■ EXTRACTED TEXT:
Republican nominee Mitt Romney is closing the gap in the two virtual must-win swing states of Florida and Virginia, trailing President Barack Obama by a statistically insignificant amount in both states. New Wall Street Journal/NBC/Marist polls of the states put Romney down just 1 percentage point in Florida and down 2 points in Virginia. That’s an improvement from last month, when he trailed by 5 points in each of the states. It also continues a trend in Virginia, where a Suffolk poll last week found a similar 2-point Obama advantage.
The polls also give Obama a bigger lead than last month in Ohio — he is up 8 points — which makes winning Virginia and Florida a necessity for Romney.
Lee Miringoff, the director of the Marist Institute for Public Opinion, attributed the swing to a fading convention bounce for Obama.
“The polling in September was right after the conventions,” Miringoff told NBC. “We may be seeing a dissipation in some of that post-convention bounce that [Obama] enjoyed.”
The key points from the polls:
- As Obama continues to face criticism on the aftermath of attacks on the U.S. mission in Libya, Romney is making small inroads on the issue of foreign policy. In each state, Obama has 9-point leads on handling foreign policy. But that’s much slimmer than 13- and 15-point leads in Virginia and Florida last month.
- Obama’s approval rating remains underwater in both states at 48 per cent. This is especially significant in Florida, where he had hit 50 per cent last month.
- By a the same, significant 11-point margin, more voters think the country is on the wrong track.
- A big number for Obama in Florida: 48 per cent of likely voters choose him on handling Medicare, compared with 43 per cent for Romney.

■ EXERCISES TO COMPLETE:
1/ According to the poll article, why has winning Virginia and Florida become a necessity for Romney?
2/ By how many percentage points does the poll article say Romney trails Obama in Florida in the new polls?
These rows are separate material, apart from the poll article.

Saved entries:

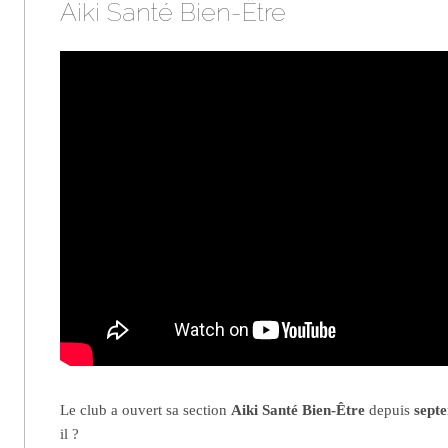
Aiki Santé Bien-Être
Le club a ouvert sa section
Aiki Santé Bien-Être
depuis
sept
il ?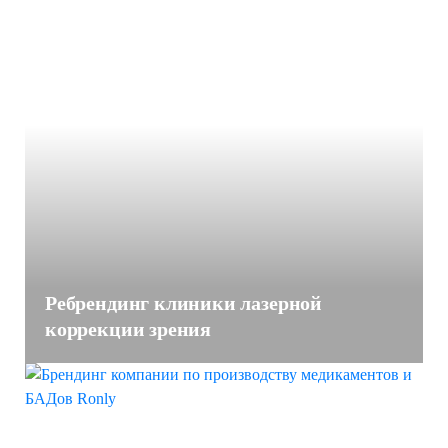
Ребрендинг клиники лазерной
коррекции зрения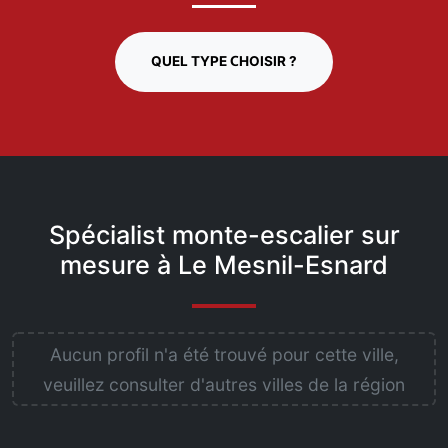
QUEL TYPE CHOISIR ?
Spécialist monte-escalier sur
mesure à Le Mesnil-Esnard
Aucun profil n'a été trouvé pour cette ville,
veuillez consulter d'autres villes de la région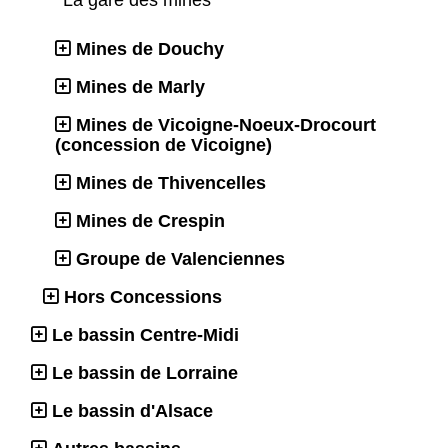
Mines de Douchy
Mines de Marly
Mines de Vicoigne-Noeux-Drocourt
(concession de Vicoigne)
Mines de Thivencelles
Mines de Crespin
Groupe de Valenciennes
Hors Concessions
Le bassin Centre-Midi
Le bassin de Lorraine
Le bassin d'Alsace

■ PER-TASK OUTPUTS:
1/ The new polls show Obama ahead by 8 points in Ohio, a bigger lead than the previous month. That leaves Romney needing to win Virginia and Florida.

2/ 1 percentage point.